Spitzer puts a new spin on the Helix Nebula
Helix Nebula (NGC 7293) is a challenging stargazing target for amateur astronomers. It is one of the closest planetary nebulas – a type of nebula formed from gas ejected by a dying sunlike star. Yet it is so large and spread out in the sky that it appears very dim in a telescope eyepiece. Long-exposure photographs unveil the true beauty of this celestial wonder. A new portrait of the Helix Nebula, created by the penetrating infrared gaze of NASA’s Spitzer Space Telescope, was released Jan. 9, 2006, at the 207th meeting of the American Astronomical Society.
Although named for its resemblance to a coiling spiral seen face on, the Helix Nebula has a more complex three-dimensional structure. Previous studies showed that it consists of two gaseous disks nearly perpendicular to each other. Observers on Earth view the main disk nearly face on, making it appear more ring-shaped.
In addition to its overall structure, the Helix proved to be surprisingly complex even at the smallest scale visible to Spitzer.
“Most planetary nebulas look diffuse and uniform through telescopes,” explained Joseph Hora of the Harvard-Smithsonian Center for Astrophysics (CfA), who leads the team that took the image. “Because the Helix is so close, we can see more details of its fine structure. Spitzer shows that the Helix is clumpy at very small scales.”
The most striking feature of the Helix, first revealed by ground- based images, is its collection of thousands of distinct blobs that resemble comets due to their compact heads and long, streaming tails. Each “cometary knot” is much larger than an actual comet, spanning about twice the size of our solar system. Each knot holds about an Earth-mass of hydrogen and other gases that were expelled from the nebula’s central star thousands of years ago.

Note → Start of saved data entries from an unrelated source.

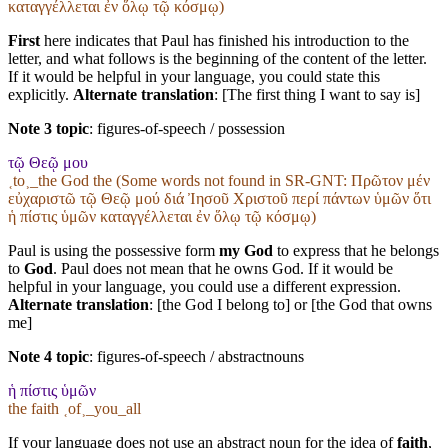
καταγγέλλεται ἐν ὅλῳ τῷ κόσμῳ)
First
here indicates that Paul has finished his introduction to the
letter, and what follows is the beginning of the content of the letter.
If it would be helpful in your language, you could state this
explicitly.
Alternate translation
: [The first thing I want to say is]
Note 3 topic
:
figures-of-speech / possession
τῷ Θεῷ μου
˱to˲_the God the (Some words not found in
SR-GNT
: Πρῶτον μέν
εὐχαριστῶ τῷ Θεῷ μού διά Ἰησοῦ Χριστοῦ περί πάντων ὑμῶν ὅτι
ἡ πίστις ὑμῶν καταγγέλλεται ἐν ὅλῳ τῷ κόσμῳ)
Paul is using the possessive form
my God
to express that he belongs
to
God
. Paul does not mean that he owns God. If it would be
helpful in your language, you could use a different expression.
Alternate translation
: [the God I belong to] or [the God that owns
me]
Note 4 topic
:
figures-of-speech / abstractnouns
ἡ πίστις ὑμῶν
the faith ˱of˲_you_all
If your language does not use an abstract noun for the idea of
faith
,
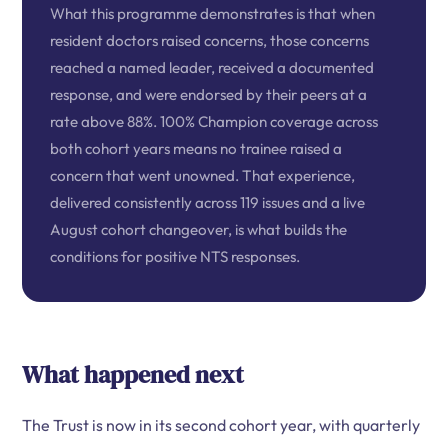
What this programme demonstrates is that when
resident doctors raised concerns, those concerns
reached a named leader, received a documented
response, and were endorsed by their peers at a
rate above 88%. 100% Champion coverage across
both cohort years means no trainee raised a
concern that went unowned. That experience,
delivered consistently across 119 issues and a live
August cohort changeover, is what builds the
conditions for positive NTS responses.
What happened next
The Trust is now in its second cohort year, with quarterly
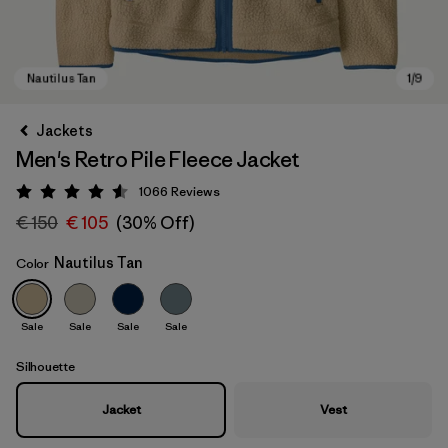
Jackets
Men's Retro Pile Fleece Jacket
1066
Reviews
Rating: 4.5 / 5
€ 150
€ 105
(30% Off)
Nautilus Tan
Color
Nautilus Tan
Sale
Sale
Sale
Sale
Silhouette
Jacket
Vest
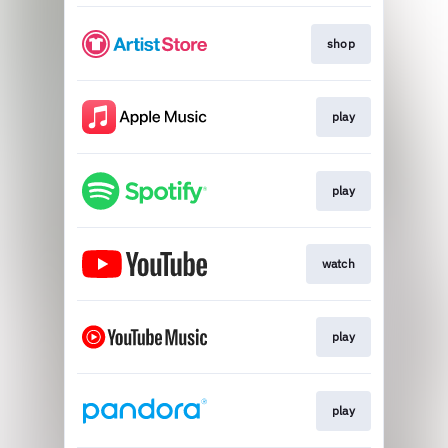
shop
play
play
watch
play
play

In the Spitzer image, the cometary knots show peculiar color- coding with blue-green heads and reddish tails. The bluer, more energetic radiation at the tips comes from molecular hydrogen that has been excited by ultraviolet radiation from the nebula’s central star or shocked from its fast-moving stellar wind. The tails lie behind the main body of the knots and are relatively shielded. As a result, they emit redder, less energetic radiation.